[Required tasks]:
[1] In the thread on surprising mathematical results, reproduce the passage from "Crazy set theoretic" to "for $0 < Re(s) < 1$.", substituting "set-theoretic sorcery" for "set theoretic voodoo".
[2] What does the thread on surprising mathematical results say Voronin's Universality Theorem states?
[3] Extend the thread on surprising mathematical results past its final sentence.

[Extracted text]:

____________________

When I started studying elliptic curves and modular forms I was really amazed by the fact that for a normalized eigenform the Fourier coefficients are the Hecke eigenvalues.

9

The fact that the axiom of foundations (also known as regularity in some places) is independent of the rest of the axioms, and not only you can have an infinitely descending chain $x_0 \ni x_1 \ni \ldots$ but you can have $x = \{ x \}$ and even more than that! $P(a) \in a$ is possible as well.

Crazy set theoretic voodoo, that's what this is! (And I'm loving every single bit of it :))

  • 1
    What I found more amazing when learning of these things, was that I had never even thought of the problem of the existence of a set $x$ such that $x=\{x\}$. Learning that the negation of such an existence (even more, the axiom of foundation) is not relevant to all mathematics (outside set theory in itself), also blew my mind.2010-11-19
9

One of the most surprising results I have ever seen is the Universality Theorem of Voronin which states that any nonvanishing analytic function can be well -approximated by $\zeta(s)$ somewhere in the critical strip for $0 < Re(s) < 1$.

9

When young, that there exist dense sets with zero measure and smaller cardinality, and later that there exist nowhere dense sets with positive measure.

____________________

Collection entries

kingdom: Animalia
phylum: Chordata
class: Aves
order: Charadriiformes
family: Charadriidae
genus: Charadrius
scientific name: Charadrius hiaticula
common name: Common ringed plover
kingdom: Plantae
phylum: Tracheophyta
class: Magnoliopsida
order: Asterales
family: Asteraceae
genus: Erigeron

____________________

[Answers provided]:
[1]
Crazy set-theoretic sorcery, that's what this is! (And I'm loving every single bit of it :))

  • 1
    What I found more amazing when learning of these things, was that I had never even thought of the problem of the existence of a set $x$ such that $x=\{x\}$. Learning that the negation of such an existence (even more, the axiom of foundation) is not relevant to all mathematics (outside set theory in itself), also blew my mind.2010-11-19
9

One of the most surprising results I have ever seen is the Universality Theorem of Voronin which states that any nonvanishing analytic function can be well -approximated by $\zeta(s)$ somewhere in the critical strip for $0 < Re(s) < 1$.

[2] It states that any nonvanishing analytic function can be well-approximated by $\zeta(s)$ somewhere in the critical strip, for $0 < Re(s) < 1$.

[3]
8

I would not rate this example as surprising, but it did provoke in me a little epiphany when I finally understood it. There is a theorem of category theory that characterizes adjunctions as a pair of functors and a pair of natural transformations satisfying a bunch of equations. Now in some sense, this is a pure formality (the proof is easy), but on the other hand, an adjunction encodes a parameterized universal property, with some implicit quantifiers (over potentially proper classes) floating around. Now think of all the adjunctions you have come across that encode huge amounts of information. The characterization theorem says that this is the same as a pair of 2-cells in a 2-category satisfying a pair of equations. Look, Ma, no quantifiers, no isomorphisms, no nothing. Just a bunch of equations in a 2-category. The single most important concept of category theory and what do we end up with? a pair of equations...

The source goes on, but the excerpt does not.